Q5) When you recover the remaining investments through rates to depreciate the units, do you want to recover your investment plus some rate of return?

A5) Yes. This is consistent with depreciation for other utility assets.

Q6) There have been various news articles published claiming that PSE wants to move away from coal-fired power generation, and that its customers don’t want coal-fired generation in PSE’s portfolio. What is PSE’s perspective on coal-fired power?

A6) PSE has an obligation to provide the lowest cost power to our customers, so decisions regarding Colstrip are guided by the economics of the plant. None of the Colstrip plant owners seem to be moving towards increasing coal-fired generation at this point. As long as the units are operating safely and economically, Colstrip represents the least cost option at this time to provide power to our customers. 


That said, PSE’s customers have high expectations that we provide them cleaner energy. We have been aggressively investing in wind generation and energy efficiency for years to meet this expectation. In fact, PSE is the largest owner of wind generation in Washington state and one of the largest in the U.S.

Q7) What is Colstrip’s overall share of PSE’s portfolio?

A7) Colstrip makes up approximately 20% of PSE’s portfolio. 

Q8) Who are the intervened in PSE’s Rate Case?

A8) There were about a dozen intervenors in the PSE Rate Case comprised of groups representing various interests.  Intervenors included:

  • Environmental community advocates such as, the Sierra Club, Northwest Energy Coalition and the Natural Resources Defense Council

  • Low income advocates from the Office of the Washington Attorney General, Public Counsel Unit

  • Large industrial users

  • The State of Montana

Q9) How does PSE plan to handle decommissioning and remediation?

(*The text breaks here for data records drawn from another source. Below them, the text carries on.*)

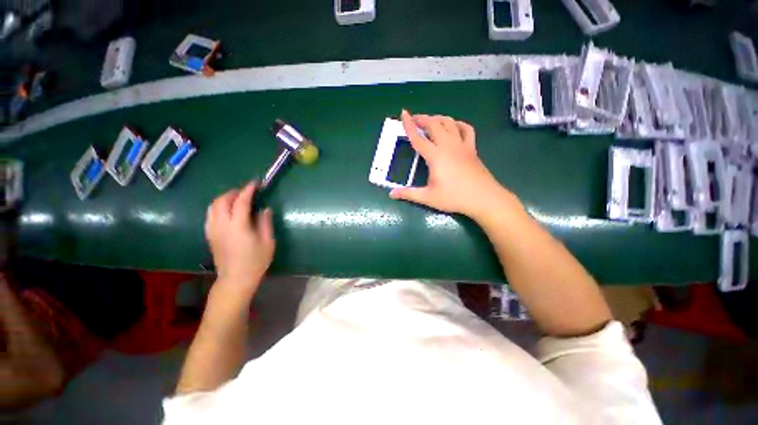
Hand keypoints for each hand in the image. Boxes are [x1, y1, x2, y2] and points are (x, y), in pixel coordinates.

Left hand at [205, 182, 274, 297]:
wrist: (235, 279)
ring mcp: (213, 230)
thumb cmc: (256, 261)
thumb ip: (265, 223)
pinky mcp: (210, 235)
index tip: (256, 183)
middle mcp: (222, 225)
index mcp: (238, 226)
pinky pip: (210, 215)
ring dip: (225, 198)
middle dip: (234, 192)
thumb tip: (265, 209)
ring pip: (213, 206)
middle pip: (222, 200)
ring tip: (237, 198)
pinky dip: (218, 207)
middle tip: (248, 191)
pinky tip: (228, 211)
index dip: (248, 190)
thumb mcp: (267, 242)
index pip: (241, 201)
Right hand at [390, 110, 512, 219]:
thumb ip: (409, 194)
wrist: (483, 198)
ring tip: (430, 121)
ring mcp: (462, 145)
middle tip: (414, 119)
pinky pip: (467, 129)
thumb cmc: (454, 197)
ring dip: (438, 118)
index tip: (404, 113)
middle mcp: (448, 146)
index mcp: (435, 156)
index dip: (409, 125)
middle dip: (422, 118)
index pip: (418, 138)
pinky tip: (454, 126)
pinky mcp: (472, 149)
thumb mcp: (428, 197)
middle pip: (434, 125)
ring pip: (450, 123)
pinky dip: (458, 124)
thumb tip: (392, 194)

A9)  PSE is planning for the future to address and fund its share of any necessary decommissioning and cleanup of Units 1 & 2 when they are retired by 2022. This process began with the passage of legislation proposed by PSE to adequately fund the effort, and funds will be set aside for use in Colstrip.  PSE has asked the WUTC to set aside between $300 and $400 million of federal grants and tax credits that the company has received to help pay for decommissioning and remediation (D&R). 

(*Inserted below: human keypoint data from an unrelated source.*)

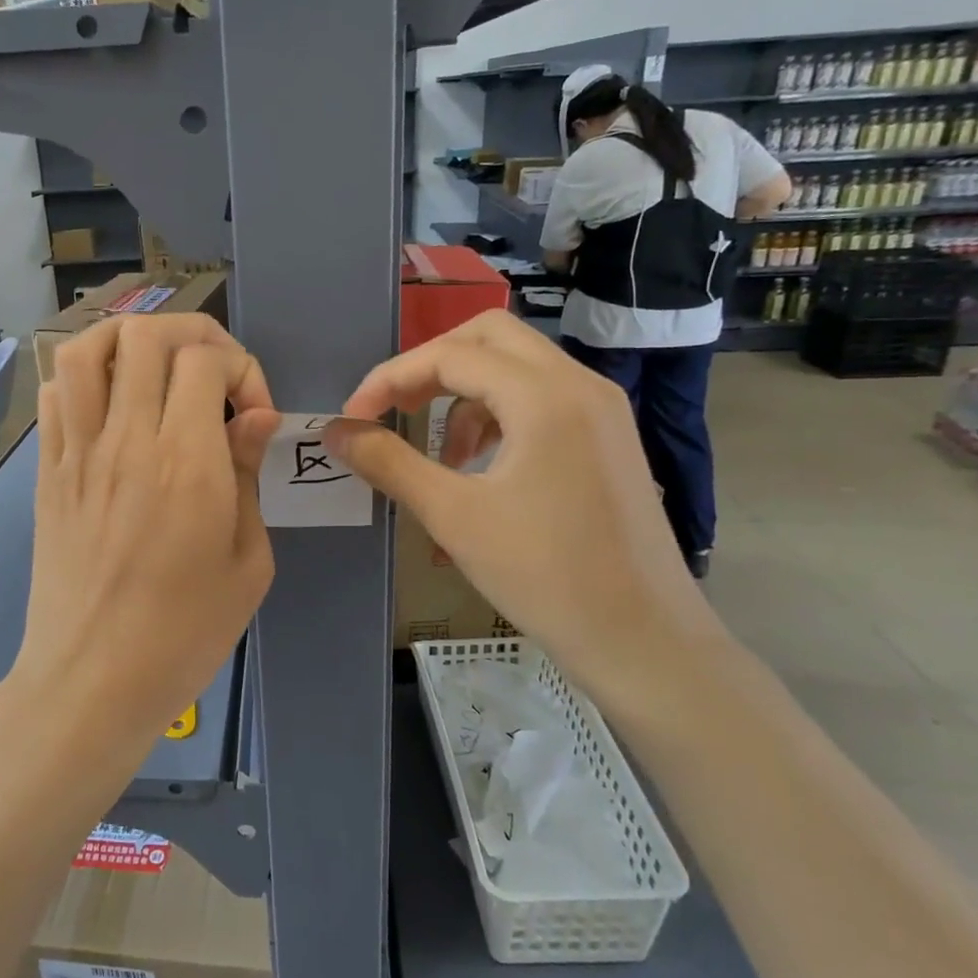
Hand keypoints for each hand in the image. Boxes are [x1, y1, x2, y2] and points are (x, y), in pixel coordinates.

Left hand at [8, 314, 278, 752]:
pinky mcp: (47, 471)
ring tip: (157, 370)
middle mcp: (127, 441)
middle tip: (213, 376)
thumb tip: (253, 417)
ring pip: (86, 349)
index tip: (252, 414)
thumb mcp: (248, 563)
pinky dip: (85, 378)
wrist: (90, 682)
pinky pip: (53, 394)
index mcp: (186, 464)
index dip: (240, 368)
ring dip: (128, 341)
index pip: (204, 360)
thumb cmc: (184, 634)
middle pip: (146, 336)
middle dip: (192, 336)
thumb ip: (247, 476)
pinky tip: (112, 406)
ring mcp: (77, 453)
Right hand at [325, 312, 719, 721]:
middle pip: (489, 337)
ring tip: (441, 454)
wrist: (643, 640)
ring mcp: (601, 409)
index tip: (353, 418)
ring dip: (464, 393)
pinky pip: (541, 397)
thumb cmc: (545, 576)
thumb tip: (335, 430)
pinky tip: (482, 466)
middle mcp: (580, 384)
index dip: (390, 379)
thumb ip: (388, 462)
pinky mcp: (608, 437)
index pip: (450, 355)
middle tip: (395, 409)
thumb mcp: (454, 516)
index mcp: (545, 396)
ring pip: (517, 365)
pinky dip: (498, 414)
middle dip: (431, 365)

Q10) Will there be money set aside to pay for impacts to Colstrip workers, school districts, county workers and other ‘local’ impacts beyond what is planned for decommissioning and remediation?

A10) A $10 million fund from PSE to help the community of Colstrip transition is also part of the settlement. While the details of how the transition fund will be spent have not been finalized, it is envisioned that economic development and job training for existing community members would be key components.